Entretanto, a produção com mais de 120 minutos de duração se perde ao estabelecer diversos núcleos, o que ocupa um espaço em tela desnecessário, tornando algumas sequências incoerentes com o momento ou que não possuem a carga dramática necessária para o instante em questão. Ao mesmo tempo que a narrativa quer realizar uma conexão entre todos, o trajeto até isso exige um pouco de paciência do espectador!

A fé é um sentimento a ser questionado, dentro e fora do ambiente mais religioso possível. As ações que ela provoca tanto podem ser as mais amáveis possíveis quanto as mais deturpadas em um grau alto de maldade. É nessa ótica que O Diabo de Cada Dia trata cada uma de suas histórias, as interligando através de muito derramamento de sangue.
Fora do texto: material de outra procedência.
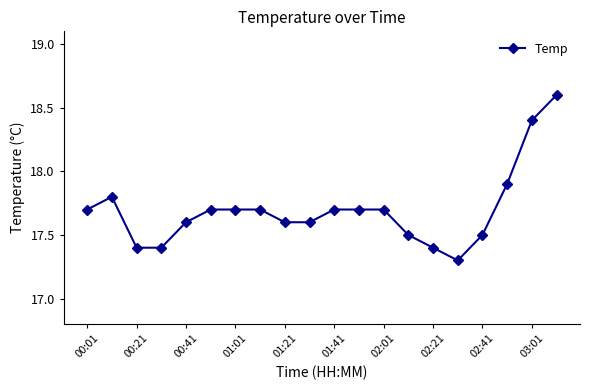

What is the value of the 5th point from the left?

17.6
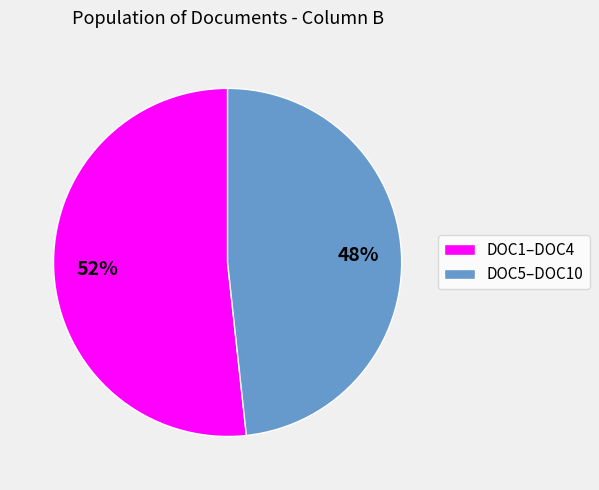

Which slice is the smallest?

DOC5–DOC10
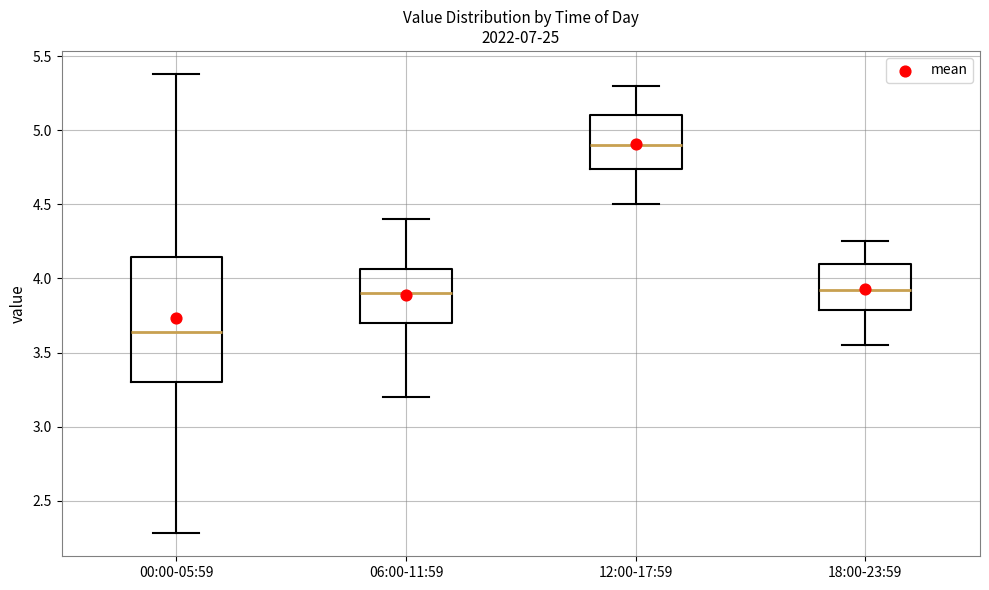

Which box's median line is the highest?

12:00-17:59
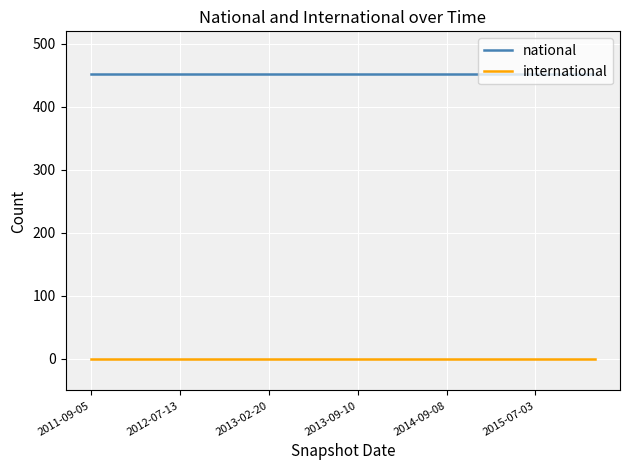

List the series in order of their overall mean, highest first.

national, international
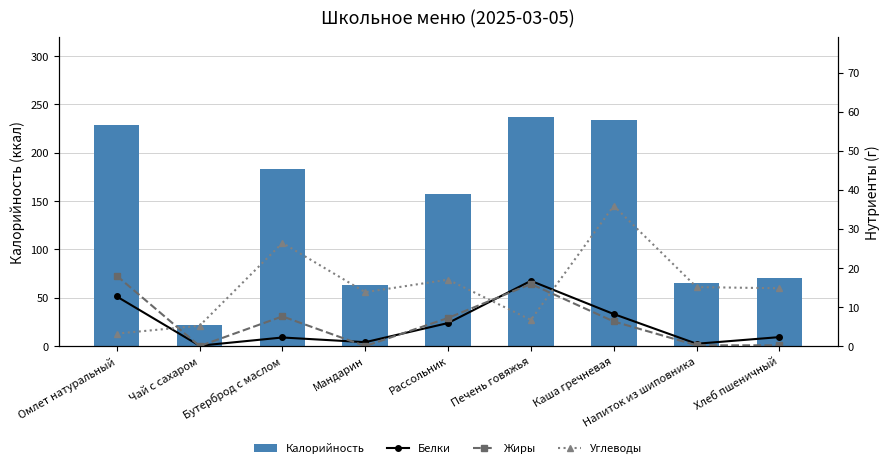

Which series has the widest spread of values?

Калорийность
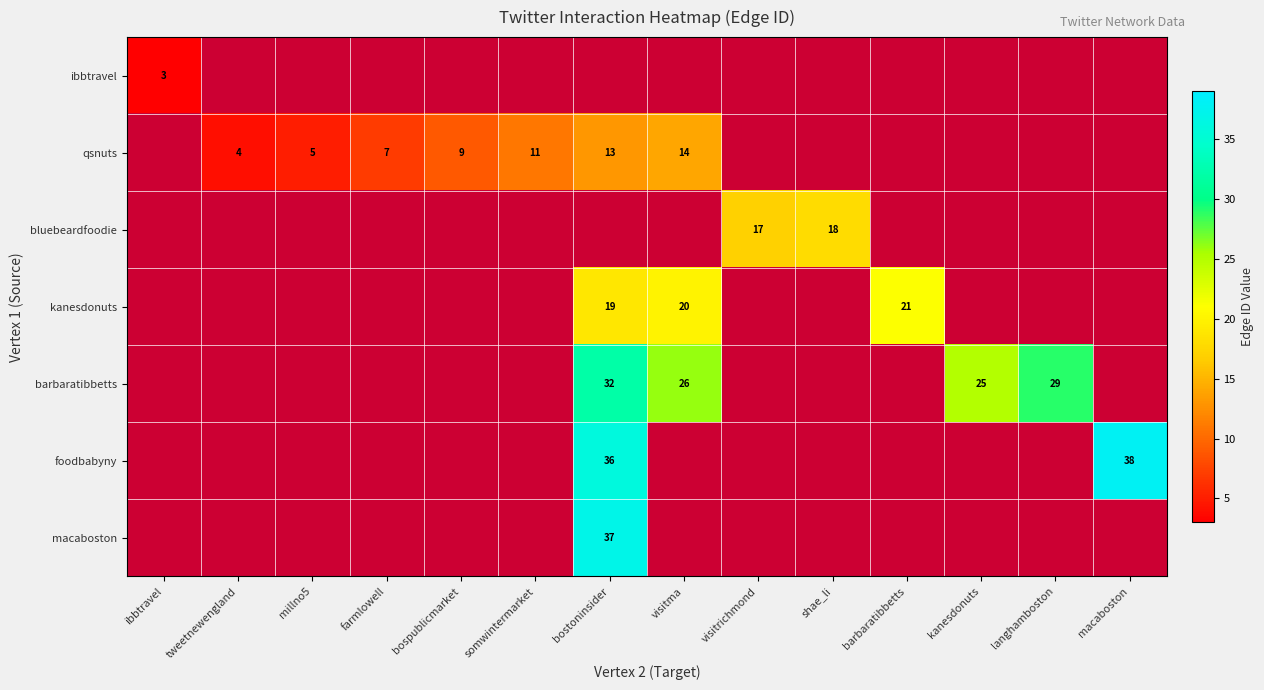

True or false: foodbabyny has a value of 38 at macaboston.

True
Tudo aqui é regado pela crença, por acreditar, usar e agir em nome de um ser divino. Seja na hora da perda de alguém, ou na falta de respostas de Deus, o limite de tudo isso abraça a violência de tal maneira a tornar as atitudes viáveis e aceitáveis por quem as pratica, pois está realizando algo por uma figura sagrada ou porque a entidade máxima assim pediu!

De igual modo, outros fazem uso do ser Todo Poderoso como uma ferramenta para sua satisfação, para conquista de seus desejos ou em sua simplicidade e ingenuidade, estar mais perto de quem já se foi. Logo, essas ações colidem tornando o discurso presente uma representação do que encontramos atualmente: Pessoas que em nome daquilo em que acreditam tentam se colocar acima dos demais, ao mesmo tempo que incitam a violência, o preconceito e a maldade desenfreada, estando tão enganadas quanto aquelas que as seguem de maneira cega. E talvez para muitos espectadores os momentos de barbárie do filme sejam exagerados ou fora do seu âmbito de convivência, mas é possível encontrar comportamentos semelhantes naquela pequena igreja de esquina no seu bairro, no padre da paróquia da sua rua e até mesmo naquele vizinho considerado um cidadão de bem exemplar.
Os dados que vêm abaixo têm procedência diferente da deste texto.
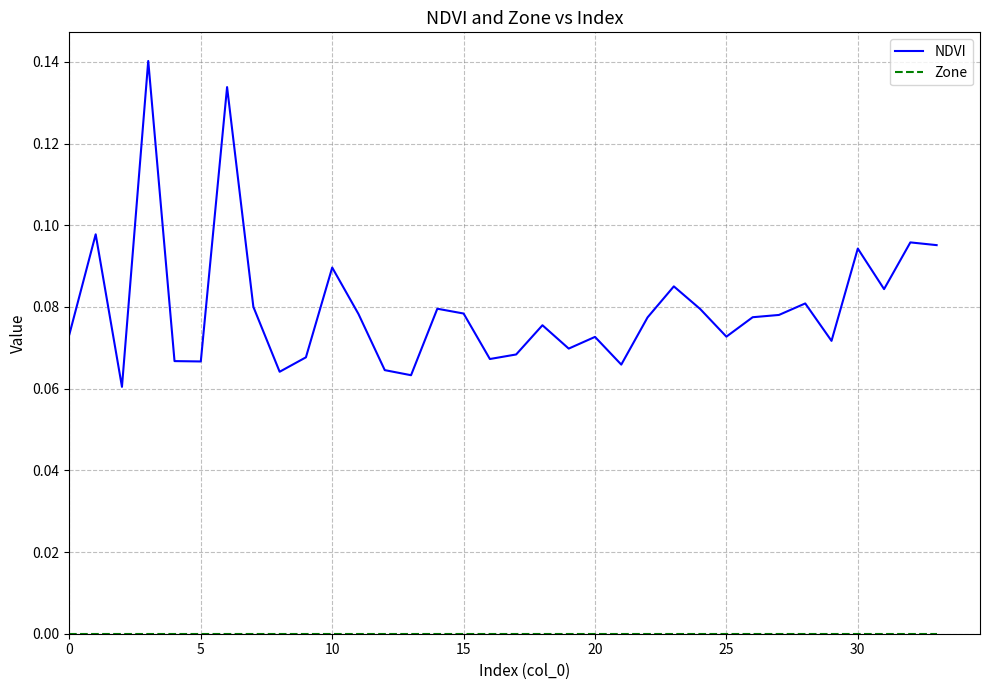

How many NDVI values are between 0 and 1?

34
Contudo, para vencer o diabo de cada dia o homem deve ser livre de várias questões mundanas e de tudo o que o pode afastar do encontro máximo com o divino. E a narrativa realiza tal efeito, tornando a jornada de Arvin uma espécie de ciclo onde encontramos arrependimento, confissão, perdão e a restauração daquilo que é! Ainda assim, para chegar até este ponto, o grande questionamento que fica é o mesmo que podemos colocar quando um escândalo no meio religioso ocorre: Será que foi mesmo o diabo que o fez fazer isso?
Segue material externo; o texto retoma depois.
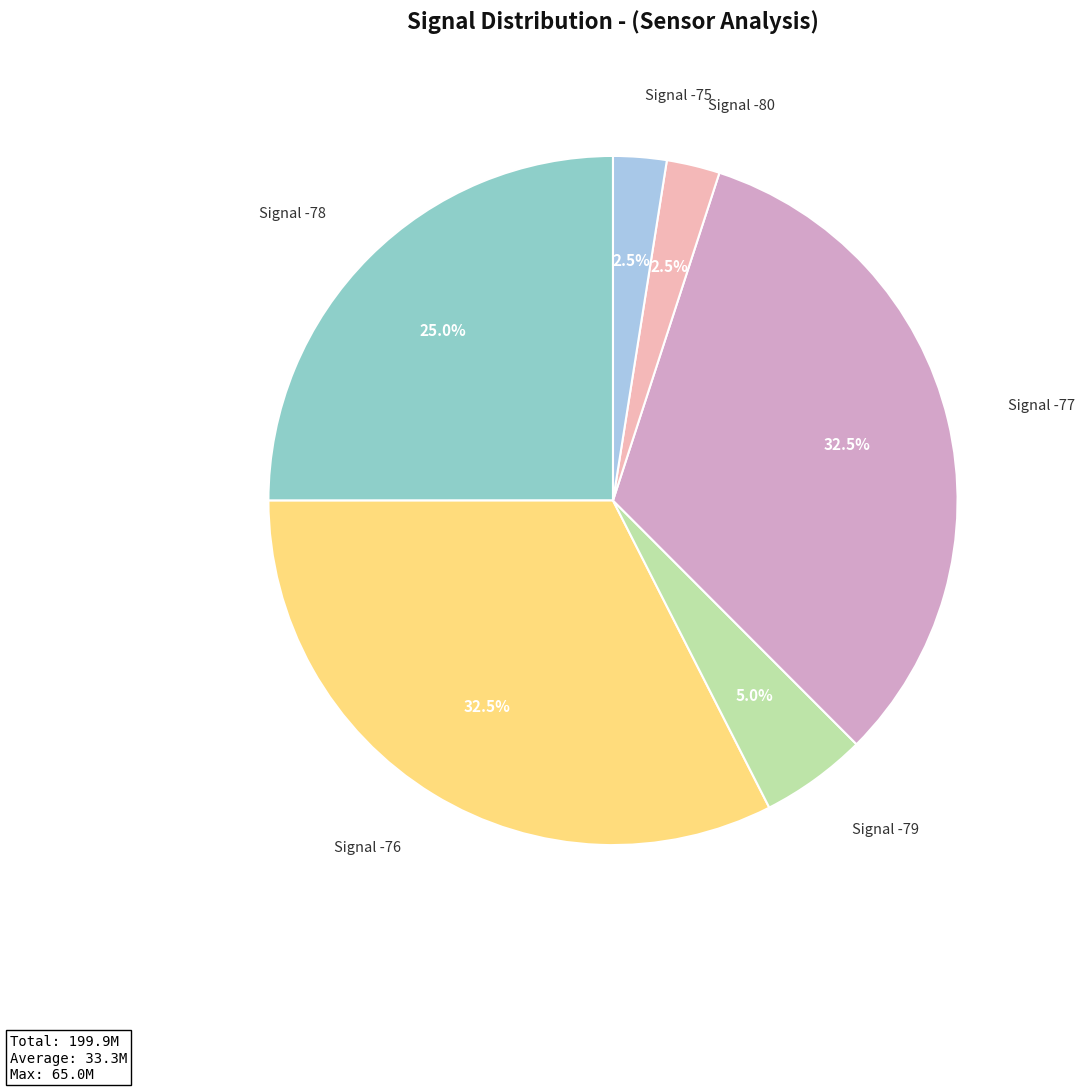

Does any single category account for the majority?

No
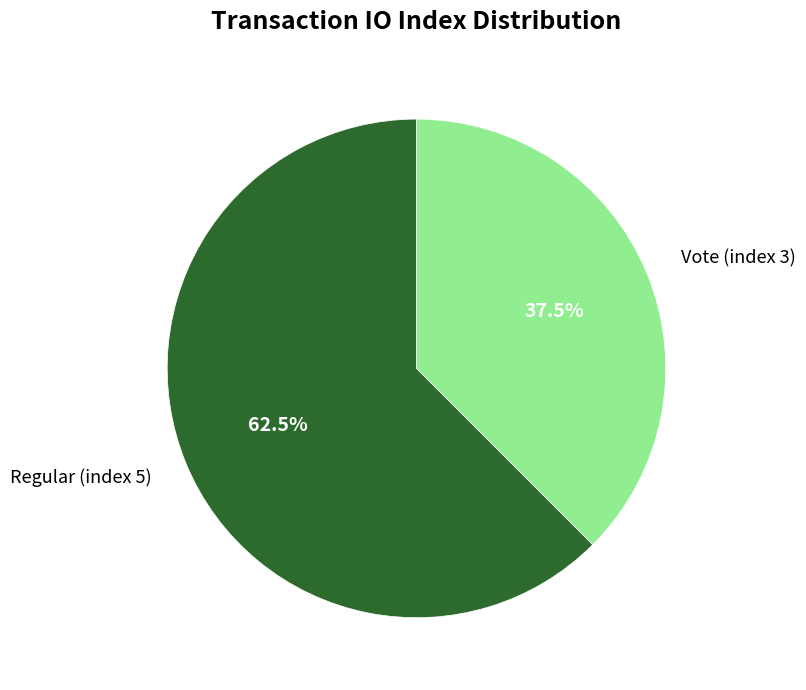

What portion of the pie excludes Vote (index 3)?

62.5%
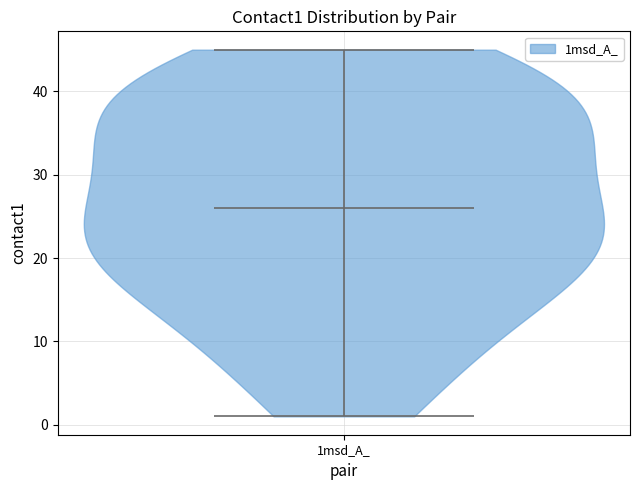

Read this violin plot against the y-axis: where its median line is, and the lowest and highest points the violin reaches. The values are not printed on the chart, so give them approximately, as read against the axis.

median line 26, lowest point 1, highest point 45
O Diabo de Cada Dia é uma demonstração de como fé e violência conseguem caminhar tranquilamente juntas quando estão pautadas pela religiosidade desenfreada. Ao mesmo tempo, aponta para o quanto o ser humano procura esconder e satisfazer suas ações mais repugnantes usando da ingenuidade alheia.

Com uma direção competente, a produção apenas perde força ao prolongar demais atos desnecessários, personagens que pouco ajudam no andamento da trama e ao vender algumas superestimadas atuações. Assim, se Deus e o diabo se encontram nas sutilezas diárias, cabe ao agente de fé compreender ou não a mensagem que está sendo dita e por quem é transmitida.

Pois, parafraseando uma outra obra cinematográfica, sabemos que fé demais não cheira bem e às vezes a crueldade humana se mascara de discurso em púlpito, louvor na manhã de domingo e no livro sagrado debaixo do braço!

O Diabo de Cada Dia está disponível na Netflix!